Boltzmann.jl
Boltzmann.jl copied to clipboard
CRBM momentum only applied to W
I have seen that your function only seems to update dW for the weights but not for all the other parameters. Is it what you intented to do?
function grad_apply_momentum!(crbm::ConditionalRBM{T}, X::Mat{T},
dtheta::Tuple, ctx::Dict) where T
dW, dA, dB, db, dc = dtheta
momentum = @get(ctx, :momentum, 0.9)
dW_prev = @get_array(ctx, :dW_prev, size(dW), zeros(T, size(dW)))

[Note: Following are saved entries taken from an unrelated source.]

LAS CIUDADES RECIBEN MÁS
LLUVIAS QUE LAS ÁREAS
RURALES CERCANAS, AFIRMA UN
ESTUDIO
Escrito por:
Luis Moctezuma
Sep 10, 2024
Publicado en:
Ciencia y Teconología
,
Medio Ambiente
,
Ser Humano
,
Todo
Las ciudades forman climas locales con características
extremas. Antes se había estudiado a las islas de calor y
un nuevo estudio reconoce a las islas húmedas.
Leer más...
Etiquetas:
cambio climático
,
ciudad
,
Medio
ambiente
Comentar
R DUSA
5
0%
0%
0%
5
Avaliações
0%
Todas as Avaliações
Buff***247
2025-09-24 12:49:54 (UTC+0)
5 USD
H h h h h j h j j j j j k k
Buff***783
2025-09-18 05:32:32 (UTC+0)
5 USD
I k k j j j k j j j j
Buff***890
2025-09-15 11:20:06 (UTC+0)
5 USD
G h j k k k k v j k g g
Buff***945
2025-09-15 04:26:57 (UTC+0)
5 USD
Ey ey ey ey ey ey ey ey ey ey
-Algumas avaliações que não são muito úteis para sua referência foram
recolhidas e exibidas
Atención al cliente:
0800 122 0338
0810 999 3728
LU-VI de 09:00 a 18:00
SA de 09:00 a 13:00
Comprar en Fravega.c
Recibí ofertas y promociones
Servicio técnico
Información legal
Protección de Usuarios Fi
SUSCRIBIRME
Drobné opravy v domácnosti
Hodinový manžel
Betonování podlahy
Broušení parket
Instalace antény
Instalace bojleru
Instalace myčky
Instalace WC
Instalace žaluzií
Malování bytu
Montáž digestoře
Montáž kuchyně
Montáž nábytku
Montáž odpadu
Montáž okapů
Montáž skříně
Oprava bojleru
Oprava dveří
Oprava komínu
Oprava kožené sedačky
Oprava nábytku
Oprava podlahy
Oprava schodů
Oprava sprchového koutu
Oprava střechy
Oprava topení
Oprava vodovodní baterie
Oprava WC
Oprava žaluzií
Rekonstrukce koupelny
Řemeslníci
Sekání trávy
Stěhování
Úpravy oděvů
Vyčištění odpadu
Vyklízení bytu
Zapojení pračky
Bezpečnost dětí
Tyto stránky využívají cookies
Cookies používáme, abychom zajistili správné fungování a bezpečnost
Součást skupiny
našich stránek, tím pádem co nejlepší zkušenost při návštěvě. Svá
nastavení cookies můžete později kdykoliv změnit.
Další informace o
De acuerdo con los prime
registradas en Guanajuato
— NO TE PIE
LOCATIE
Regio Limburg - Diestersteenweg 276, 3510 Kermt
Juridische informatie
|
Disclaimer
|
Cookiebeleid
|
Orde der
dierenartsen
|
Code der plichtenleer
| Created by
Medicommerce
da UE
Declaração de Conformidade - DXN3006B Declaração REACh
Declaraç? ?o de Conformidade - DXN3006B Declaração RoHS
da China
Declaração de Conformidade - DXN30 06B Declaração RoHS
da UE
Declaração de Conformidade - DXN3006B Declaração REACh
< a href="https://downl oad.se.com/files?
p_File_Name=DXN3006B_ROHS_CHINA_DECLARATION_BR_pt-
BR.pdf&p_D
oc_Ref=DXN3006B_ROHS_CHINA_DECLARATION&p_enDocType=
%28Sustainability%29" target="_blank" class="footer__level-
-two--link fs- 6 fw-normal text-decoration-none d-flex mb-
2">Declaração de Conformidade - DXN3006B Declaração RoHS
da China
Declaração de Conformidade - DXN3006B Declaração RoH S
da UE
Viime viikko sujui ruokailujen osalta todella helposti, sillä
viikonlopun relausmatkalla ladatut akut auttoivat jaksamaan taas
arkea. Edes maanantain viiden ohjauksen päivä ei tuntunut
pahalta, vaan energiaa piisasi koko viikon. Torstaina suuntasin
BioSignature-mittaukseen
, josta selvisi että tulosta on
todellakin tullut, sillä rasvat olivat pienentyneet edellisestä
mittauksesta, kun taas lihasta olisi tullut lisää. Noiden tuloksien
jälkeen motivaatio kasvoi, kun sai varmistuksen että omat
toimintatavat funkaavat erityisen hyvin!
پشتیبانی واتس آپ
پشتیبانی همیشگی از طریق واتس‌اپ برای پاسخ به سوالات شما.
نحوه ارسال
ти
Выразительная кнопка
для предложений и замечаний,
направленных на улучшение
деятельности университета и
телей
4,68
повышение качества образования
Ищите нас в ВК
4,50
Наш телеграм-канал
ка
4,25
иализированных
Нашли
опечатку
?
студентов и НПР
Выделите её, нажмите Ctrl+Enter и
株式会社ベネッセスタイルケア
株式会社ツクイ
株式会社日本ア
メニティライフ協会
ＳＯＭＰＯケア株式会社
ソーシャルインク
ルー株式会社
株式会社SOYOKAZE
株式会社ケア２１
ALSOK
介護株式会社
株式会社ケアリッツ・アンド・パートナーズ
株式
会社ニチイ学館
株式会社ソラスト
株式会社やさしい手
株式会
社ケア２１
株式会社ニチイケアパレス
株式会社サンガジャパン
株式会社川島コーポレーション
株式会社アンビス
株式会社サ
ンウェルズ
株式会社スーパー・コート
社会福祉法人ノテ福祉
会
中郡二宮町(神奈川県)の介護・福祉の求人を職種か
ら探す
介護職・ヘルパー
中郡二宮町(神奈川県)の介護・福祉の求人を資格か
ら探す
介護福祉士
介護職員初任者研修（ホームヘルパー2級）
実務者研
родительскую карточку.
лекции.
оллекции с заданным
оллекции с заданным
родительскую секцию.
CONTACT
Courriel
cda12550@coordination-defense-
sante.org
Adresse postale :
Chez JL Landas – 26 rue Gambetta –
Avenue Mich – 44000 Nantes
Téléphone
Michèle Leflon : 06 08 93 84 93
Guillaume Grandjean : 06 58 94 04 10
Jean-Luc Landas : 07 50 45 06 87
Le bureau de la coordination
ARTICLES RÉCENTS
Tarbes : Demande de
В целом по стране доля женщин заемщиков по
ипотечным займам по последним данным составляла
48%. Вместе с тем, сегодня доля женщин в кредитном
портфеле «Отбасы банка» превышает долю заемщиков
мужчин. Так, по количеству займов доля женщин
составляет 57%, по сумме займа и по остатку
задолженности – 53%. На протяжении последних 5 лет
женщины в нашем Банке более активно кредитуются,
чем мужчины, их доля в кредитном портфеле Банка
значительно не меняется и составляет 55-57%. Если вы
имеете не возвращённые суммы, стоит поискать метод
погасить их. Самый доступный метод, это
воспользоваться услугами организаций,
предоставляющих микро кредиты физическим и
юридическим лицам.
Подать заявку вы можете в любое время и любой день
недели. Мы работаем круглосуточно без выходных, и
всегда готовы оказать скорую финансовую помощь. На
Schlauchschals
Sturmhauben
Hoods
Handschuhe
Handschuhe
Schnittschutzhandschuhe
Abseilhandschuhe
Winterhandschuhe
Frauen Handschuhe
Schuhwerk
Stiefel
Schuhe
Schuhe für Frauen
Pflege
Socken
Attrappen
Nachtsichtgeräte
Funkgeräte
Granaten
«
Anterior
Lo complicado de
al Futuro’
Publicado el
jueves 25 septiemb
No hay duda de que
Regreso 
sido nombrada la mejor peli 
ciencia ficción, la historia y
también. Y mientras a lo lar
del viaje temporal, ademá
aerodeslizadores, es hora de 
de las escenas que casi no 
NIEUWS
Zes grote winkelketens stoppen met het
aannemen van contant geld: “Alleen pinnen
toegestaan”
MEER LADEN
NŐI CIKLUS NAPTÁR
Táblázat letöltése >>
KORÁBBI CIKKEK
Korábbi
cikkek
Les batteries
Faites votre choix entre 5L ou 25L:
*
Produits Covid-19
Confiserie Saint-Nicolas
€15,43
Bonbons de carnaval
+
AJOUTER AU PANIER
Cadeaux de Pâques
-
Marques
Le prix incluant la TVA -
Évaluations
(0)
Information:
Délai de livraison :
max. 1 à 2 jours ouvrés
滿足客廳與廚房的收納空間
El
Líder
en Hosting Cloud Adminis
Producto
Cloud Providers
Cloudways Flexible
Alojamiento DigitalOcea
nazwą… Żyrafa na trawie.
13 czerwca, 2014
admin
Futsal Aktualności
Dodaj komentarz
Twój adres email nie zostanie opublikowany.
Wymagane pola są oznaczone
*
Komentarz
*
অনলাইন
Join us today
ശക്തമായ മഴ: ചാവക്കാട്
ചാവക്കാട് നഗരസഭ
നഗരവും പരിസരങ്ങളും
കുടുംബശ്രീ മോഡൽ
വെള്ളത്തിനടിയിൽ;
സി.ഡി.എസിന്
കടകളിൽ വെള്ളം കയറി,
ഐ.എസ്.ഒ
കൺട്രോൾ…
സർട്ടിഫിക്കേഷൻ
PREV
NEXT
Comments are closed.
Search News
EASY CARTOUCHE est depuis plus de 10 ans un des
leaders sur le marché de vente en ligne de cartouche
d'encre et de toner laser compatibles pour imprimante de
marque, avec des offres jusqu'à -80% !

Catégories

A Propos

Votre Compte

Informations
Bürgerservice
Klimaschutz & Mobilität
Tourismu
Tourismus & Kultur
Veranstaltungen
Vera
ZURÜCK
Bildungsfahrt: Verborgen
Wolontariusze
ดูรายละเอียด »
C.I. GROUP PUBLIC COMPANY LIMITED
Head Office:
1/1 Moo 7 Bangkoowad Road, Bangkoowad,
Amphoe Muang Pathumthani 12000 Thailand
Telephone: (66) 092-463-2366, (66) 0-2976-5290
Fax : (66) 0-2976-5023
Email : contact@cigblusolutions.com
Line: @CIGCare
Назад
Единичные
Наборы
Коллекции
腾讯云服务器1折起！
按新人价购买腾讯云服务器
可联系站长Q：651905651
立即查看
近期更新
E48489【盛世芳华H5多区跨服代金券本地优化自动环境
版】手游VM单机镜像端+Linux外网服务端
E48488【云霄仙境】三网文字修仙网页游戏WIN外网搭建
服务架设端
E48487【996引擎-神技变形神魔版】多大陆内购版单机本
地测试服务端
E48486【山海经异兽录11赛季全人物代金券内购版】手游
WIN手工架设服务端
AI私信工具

# same as: dW += momentum * dW_prev
axpy!(momentum, dW_prev, dW)
end
I think momentum for other parameters didn't make it any better for my use case at that time, so I just decided to not include unchecked feature. However, if in your case it improves things, it makes sense to update the code.
Out of curiosity, what are using RBMs for? I thought everybody has moved to variational autoencoders which are much faster to train and more numerically stable. Although I'm not sure there's direct counterpart among VAEs for conditional RBM.
Yeah, I'm pretty sure I was always setting momentum to 0.0 in my experiments... which is probably why I forgot to implement that for the autoregressive weights :) I'm not sure how much it'll help, but it's probably worth adding that in for consistency.